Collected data
——————

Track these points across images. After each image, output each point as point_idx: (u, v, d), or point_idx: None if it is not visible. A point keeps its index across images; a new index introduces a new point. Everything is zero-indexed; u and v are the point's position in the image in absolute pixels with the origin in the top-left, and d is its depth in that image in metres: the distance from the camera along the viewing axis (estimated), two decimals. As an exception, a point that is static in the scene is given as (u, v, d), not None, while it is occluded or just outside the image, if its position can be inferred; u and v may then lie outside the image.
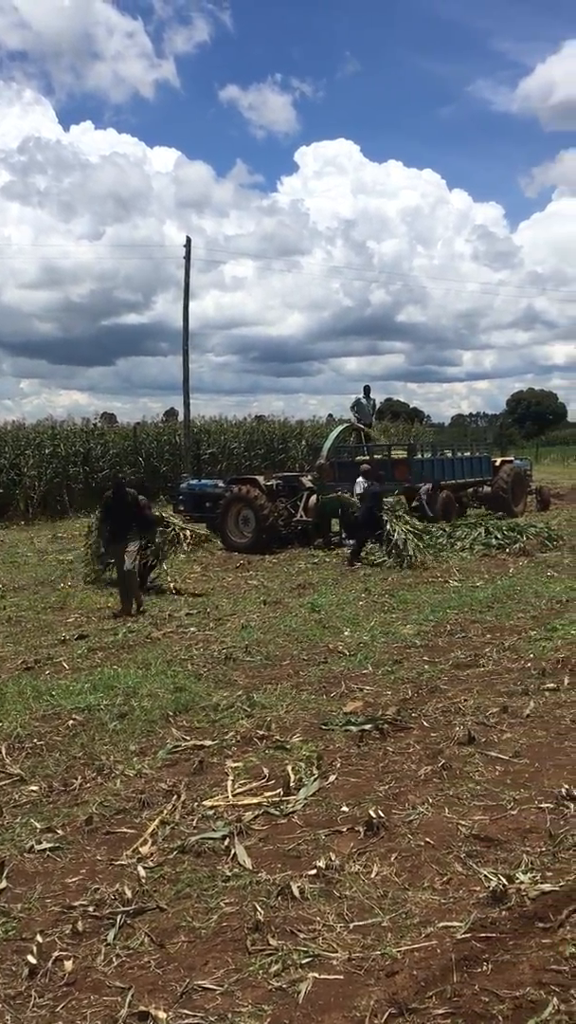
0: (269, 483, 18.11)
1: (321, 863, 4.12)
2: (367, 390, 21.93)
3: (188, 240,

——————

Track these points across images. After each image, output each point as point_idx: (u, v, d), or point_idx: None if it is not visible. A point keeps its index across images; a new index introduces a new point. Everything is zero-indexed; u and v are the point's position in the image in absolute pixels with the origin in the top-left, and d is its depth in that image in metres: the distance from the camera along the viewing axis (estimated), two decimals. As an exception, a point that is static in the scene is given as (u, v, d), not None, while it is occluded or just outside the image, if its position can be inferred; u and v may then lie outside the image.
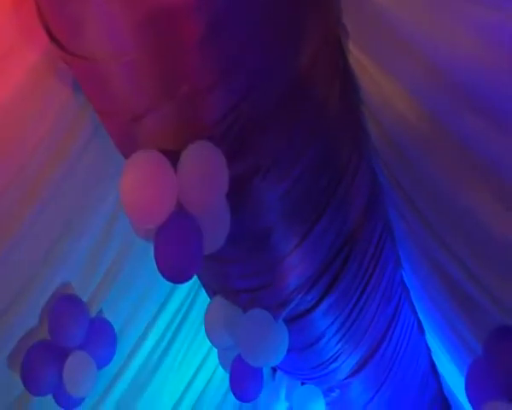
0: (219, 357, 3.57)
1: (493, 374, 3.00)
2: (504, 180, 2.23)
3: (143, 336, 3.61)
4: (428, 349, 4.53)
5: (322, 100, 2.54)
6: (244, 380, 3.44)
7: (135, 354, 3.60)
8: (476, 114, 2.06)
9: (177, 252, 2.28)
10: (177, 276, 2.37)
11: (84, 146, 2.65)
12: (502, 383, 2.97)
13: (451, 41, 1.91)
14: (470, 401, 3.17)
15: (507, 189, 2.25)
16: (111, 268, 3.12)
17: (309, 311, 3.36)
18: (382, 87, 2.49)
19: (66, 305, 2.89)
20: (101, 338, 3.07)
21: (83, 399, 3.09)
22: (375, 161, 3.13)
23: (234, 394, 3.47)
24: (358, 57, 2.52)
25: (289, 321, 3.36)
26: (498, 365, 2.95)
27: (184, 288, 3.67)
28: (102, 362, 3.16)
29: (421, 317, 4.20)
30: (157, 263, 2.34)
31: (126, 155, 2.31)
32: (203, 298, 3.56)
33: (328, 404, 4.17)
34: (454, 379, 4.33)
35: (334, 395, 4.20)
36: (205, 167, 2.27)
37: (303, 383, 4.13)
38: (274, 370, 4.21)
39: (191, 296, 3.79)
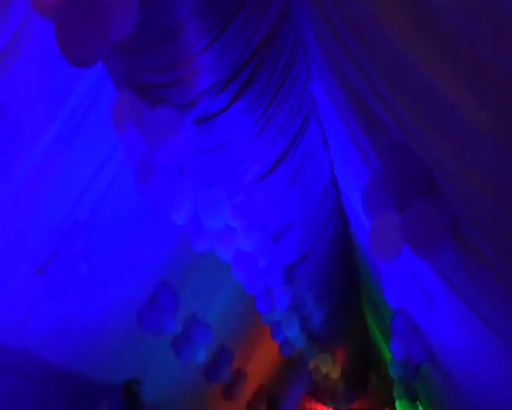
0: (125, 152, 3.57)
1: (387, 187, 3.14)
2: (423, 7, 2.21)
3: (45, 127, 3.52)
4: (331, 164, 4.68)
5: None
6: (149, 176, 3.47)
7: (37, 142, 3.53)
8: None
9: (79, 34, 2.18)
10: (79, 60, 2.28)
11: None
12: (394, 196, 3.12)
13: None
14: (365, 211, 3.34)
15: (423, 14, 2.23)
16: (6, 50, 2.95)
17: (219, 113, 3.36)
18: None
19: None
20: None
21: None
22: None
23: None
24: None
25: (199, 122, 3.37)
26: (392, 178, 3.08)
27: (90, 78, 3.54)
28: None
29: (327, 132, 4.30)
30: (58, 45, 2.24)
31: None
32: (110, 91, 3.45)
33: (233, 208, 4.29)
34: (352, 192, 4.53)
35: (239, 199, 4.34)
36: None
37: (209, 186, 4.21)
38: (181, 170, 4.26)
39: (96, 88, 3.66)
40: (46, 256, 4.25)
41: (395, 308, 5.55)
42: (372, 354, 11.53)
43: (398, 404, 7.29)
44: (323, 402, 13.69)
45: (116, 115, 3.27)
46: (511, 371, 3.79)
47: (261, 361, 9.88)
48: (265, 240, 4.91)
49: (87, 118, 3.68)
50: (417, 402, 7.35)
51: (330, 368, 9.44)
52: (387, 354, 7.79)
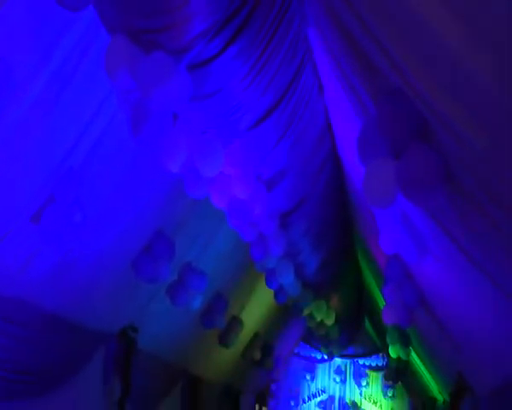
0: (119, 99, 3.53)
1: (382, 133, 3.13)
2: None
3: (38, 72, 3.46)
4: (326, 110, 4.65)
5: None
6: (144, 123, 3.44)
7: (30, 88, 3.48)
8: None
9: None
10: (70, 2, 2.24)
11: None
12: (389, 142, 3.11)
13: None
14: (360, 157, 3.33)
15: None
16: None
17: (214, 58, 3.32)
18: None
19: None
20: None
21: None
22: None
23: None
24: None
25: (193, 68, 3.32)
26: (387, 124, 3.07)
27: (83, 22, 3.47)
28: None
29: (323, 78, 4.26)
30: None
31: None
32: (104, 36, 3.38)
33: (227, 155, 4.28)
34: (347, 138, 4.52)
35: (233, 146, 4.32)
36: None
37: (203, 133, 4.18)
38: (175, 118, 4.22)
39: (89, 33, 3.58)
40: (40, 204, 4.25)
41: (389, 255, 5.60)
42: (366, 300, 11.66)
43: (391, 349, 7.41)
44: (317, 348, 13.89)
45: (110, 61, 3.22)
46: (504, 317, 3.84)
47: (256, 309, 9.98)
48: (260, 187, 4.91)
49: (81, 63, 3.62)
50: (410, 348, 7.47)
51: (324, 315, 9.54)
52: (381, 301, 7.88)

——————

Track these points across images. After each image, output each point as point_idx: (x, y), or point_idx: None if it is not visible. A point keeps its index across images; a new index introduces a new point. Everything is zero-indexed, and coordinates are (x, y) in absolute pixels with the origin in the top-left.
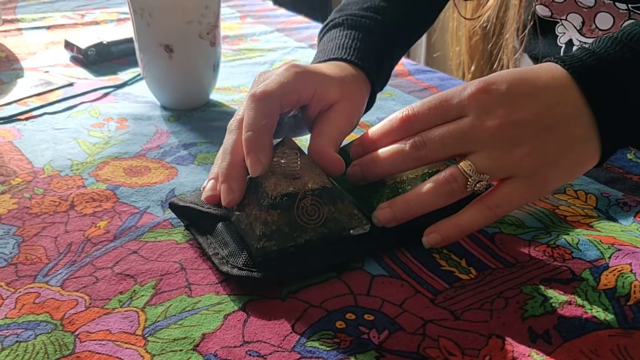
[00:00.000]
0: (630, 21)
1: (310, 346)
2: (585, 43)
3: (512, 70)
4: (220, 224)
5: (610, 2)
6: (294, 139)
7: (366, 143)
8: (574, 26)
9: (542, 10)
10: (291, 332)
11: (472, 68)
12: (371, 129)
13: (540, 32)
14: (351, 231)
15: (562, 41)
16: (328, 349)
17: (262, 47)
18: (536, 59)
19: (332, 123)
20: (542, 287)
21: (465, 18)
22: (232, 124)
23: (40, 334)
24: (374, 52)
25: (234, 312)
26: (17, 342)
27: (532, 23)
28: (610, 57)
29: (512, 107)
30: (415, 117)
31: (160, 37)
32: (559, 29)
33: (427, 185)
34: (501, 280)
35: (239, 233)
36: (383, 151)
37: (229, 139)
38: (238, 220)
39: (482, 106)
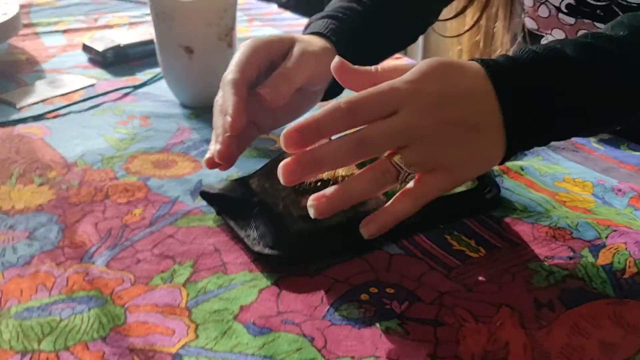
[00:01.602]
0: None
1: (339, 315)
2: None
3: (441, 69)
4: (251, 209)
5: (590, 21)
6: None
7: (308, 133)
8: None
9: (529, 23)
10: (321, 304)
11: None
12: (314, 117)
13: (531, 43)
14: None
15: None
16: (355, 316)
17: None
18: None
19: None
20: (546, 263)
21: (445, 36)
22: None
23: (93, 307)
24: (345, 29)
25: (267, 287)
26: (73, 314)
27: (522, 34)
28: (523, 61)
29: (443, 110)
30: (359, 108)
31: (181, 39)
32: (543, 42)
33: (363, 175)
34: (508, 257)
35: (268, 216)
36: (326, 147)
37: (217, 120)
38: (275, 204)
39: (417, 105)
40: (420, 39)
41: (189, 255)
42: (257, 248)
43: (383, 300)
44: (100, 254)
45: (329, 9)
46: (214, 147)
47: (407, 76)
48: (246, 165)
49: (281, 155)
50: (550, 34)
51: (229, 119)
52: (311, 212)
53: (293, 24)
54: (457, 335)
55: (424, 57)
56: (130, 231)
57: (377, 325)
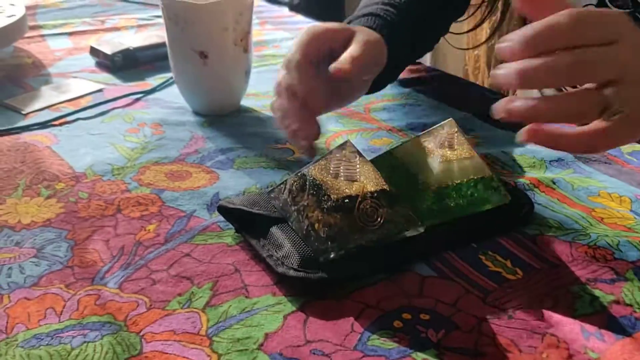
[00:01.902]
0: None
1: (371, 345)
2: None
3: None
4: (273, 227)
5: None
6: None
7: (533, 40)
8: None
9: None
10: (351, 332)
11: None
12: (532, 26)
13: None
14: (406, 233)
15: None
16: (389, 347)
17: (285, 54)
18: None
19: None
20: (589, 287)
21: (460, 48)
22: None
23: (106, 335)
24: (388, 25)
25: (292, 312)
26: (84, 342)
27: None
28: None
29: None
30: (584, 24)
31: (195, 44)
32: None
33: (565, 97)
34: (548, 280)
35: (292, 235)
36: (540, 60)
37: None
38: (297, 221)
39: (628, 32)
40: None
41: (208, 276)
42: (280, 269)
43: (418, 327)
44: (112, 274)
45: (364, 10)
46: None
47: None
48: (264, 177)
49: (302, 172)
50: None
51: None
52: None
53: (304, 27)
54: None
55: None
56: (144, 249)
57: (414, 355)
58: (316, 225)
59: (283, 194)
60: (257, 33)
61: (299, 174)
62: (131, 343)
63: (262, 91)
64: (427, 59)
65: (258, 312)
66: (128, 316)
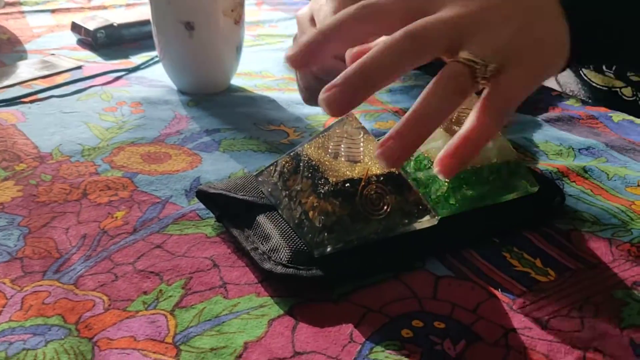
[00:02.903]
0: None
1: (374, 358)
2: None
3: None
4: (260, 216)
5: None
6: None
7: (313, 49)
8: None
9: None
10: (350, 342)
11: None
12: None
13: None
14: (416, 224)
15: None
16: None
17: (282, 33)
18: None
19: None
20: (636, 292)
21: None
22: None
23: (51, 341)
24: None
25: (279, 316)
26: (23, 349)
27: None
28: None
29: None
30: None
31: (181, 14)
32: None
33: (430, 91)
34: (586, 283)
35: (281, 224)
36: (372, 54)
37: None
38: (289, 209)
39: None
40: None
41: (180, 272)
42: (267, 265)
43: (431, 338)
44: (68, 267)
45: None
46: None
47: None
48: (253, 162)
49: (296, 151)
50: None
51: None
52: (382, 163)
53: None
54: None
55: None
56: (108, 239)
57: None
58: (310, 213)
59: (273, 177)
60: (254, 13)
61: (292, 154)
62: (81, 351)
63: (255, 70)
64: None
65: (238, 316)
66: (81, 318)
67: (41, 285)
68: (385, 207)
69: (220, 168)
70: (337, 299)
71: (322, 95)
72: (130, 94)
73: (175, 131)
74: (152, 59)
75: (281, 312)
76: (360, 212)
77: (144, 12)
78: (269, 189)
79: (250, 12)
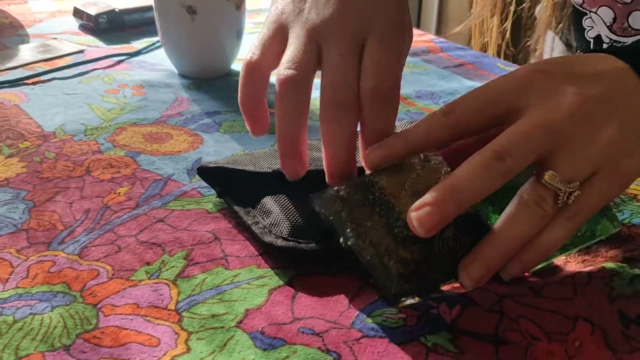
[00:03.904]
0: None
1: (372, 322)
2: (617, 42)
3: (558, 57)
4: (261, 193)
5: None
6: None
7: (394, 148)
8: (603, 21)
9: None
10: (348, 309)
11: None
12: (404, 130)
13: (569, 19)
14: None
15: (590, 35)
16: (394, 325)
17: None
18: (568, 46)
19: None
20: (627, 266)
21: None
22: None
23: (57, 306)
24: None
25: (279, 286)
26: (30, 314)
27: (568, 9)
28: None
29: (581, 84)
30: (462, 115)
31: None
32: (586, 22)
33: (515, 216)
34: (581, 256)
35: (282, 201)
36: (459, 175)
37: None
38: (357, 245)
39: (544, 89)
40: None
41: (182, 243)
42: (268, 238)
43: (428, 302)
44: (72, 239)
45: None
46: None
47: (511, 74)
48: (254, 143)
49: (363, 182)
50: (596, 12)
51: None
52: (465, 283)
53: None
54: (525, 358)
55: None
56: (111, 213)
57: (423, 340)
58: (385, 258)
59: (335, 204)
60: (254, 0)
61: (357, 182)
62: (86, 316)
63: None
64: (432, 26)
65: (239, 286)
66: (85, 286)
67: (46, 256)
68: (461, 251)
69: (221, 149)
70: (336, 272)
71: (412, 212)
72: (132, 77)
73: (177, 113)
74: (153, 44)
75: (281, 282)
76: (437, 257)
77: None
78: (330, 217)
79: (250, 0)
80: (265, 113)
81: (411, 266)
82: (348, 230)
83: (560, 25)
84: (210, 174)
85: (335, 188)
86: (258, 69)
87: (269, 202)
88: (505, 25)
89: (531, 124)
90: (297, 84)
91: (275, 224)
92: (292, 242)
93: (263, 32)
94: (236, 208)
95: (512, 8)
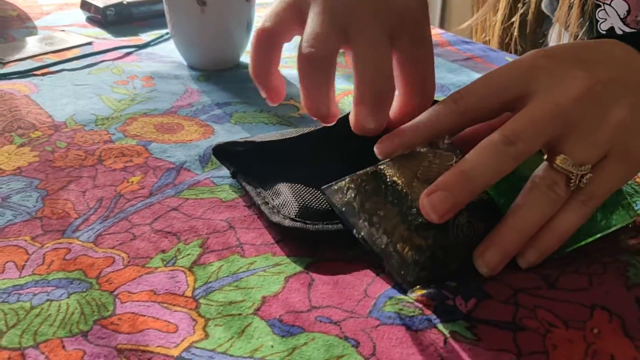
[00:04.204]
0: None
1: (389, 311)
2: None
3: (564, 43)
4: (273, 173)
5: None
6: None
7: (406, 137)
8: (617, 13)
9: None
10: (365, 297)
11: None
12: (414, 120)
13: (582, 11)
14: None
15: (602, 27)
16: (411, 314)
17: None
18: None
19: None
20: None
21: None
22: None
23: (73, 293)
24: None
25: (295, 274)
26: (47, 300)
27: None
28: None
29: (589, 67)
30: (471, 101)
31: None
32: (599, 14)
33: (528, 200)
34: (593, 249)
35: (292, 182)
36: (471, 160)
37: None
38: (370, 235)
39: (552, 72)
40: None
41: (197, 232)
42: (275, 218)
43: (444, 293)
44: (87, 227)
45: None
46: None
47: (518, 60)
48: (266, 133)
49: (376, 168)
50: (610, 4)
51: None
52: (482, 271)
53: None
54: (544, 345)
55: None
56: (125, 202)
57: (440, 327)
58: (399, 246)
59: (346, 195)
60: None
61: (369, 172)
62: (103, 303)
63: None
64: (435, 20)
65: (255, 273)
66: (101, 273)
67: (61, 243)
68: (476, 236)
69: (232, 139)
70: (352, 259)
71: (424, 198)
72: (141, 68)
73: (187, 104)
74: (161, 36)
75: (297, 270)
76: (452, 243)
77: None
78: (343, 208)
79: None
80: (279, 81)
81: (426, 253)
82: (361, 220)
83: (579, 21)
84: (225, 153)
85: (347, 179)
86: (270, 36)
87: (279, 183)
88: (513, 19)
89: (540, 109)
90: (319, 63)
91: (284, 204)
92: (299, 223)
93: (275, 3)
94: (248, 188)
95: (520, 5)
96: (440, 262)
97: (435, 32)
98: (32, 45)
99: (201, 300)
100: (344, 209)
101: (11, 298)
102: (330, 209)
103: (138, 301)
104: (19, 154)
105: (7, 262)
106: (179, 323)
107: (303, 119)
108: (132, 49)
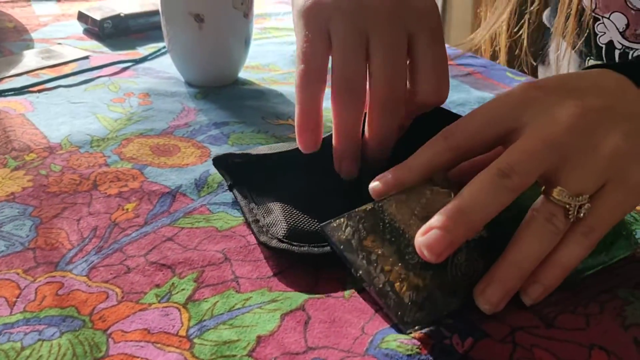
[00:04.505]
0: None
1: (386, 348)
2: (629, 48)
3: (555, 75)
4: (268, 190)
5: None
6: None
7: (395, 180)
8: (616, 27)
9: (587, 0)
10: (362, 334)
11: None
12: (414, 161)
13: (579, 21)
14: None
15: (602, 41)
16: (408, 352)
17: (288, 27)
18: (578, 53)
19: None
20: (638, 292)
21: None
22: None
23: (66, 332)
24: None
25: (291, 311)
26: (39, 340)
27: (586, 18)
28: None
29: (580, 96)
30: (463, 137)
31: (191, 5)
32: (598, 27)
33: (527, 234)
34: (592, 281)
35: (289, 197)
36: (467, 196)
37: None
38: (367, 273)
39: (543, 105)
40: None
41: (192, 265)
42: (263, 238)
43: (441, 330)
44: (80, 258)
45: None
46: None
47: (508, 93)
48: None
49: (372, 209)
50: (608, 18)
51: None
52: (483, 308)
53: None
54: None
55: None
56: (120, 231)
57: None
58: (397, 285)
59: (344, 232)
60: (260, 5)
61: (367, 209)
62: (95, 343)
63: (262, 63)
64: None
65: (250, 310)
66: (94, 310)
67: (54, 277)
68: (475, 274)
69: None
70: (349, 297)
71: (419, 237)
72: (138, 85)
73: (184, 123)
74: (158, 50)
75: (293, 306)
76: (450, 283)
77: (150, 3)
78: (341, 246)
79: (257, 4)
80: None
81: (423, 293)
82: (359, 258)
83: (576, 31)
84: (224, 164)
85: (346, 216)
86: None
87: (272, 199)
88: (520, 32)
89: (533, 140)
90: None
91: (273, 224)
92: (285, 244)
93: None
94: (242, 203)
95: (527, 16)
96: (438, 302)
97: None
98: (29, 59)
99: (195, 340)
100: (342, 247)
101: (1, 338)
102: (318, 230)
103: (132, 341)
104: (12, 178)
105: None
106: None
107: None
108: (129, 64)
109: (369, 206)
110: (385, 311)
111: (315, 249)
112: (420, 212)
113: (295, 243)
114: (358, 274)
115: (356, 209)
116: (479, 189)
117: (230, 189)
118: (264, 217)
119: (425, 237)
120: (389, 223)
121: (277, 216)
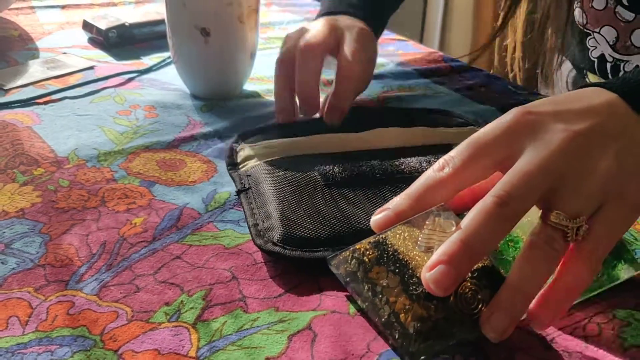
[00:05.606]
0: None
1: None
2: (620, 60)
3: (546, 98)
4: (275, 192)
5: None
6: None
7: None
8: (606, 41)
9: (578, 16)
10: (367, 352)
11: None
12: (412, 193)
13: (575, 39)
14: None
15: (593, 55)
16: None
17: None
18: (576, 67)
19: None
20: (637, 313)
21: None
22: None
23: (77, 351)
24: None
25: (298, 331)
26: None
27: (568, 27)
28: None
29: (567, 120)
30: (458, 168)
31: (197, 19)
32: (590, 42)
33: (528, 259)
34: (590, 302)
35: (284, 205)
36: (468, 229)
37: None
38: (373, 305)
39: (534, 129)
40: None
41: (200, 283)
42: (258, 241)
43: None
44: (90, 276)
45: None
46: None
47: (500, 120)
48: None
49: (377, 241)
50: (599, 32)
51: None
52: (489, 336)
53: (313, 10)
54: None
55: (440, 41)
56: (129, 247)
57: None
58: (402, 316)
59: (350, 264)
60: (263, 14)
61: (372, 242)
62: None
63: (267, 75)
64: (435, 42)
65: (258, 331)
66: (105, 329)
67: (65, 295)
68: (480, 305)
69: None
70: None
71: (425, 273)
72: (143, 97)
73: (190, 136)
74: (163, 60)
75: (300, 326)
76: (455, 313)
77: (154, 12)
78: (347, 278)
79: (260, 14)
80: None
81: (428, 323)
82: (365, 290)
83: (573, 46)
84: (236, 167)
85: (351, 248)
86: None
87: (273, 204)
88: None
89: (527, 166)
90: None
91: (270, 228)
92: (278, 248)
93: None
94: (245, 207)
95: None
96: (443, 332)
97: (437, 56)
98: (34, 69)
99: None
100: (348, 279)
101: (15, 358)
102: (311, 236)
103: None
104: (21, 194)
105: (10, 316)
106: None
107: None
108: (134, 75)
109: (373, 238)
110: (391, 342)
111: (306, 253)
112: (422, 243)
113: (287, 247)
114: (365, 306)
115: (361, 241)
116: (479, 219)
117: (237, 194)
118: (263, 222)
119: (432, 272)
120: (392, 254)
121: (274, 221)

——————

## What is required
Return the span of lines in the data above that opens at the line with "97: (435, 32)" and closes at the line with "108: (132, 49)", exactly, ends included, nothing else.

## Written response
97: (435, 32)
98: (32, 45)
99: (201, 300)
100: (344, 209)
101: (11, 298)
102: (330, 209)
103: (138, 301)
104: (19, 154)
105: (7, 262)
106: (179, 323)
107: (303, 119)
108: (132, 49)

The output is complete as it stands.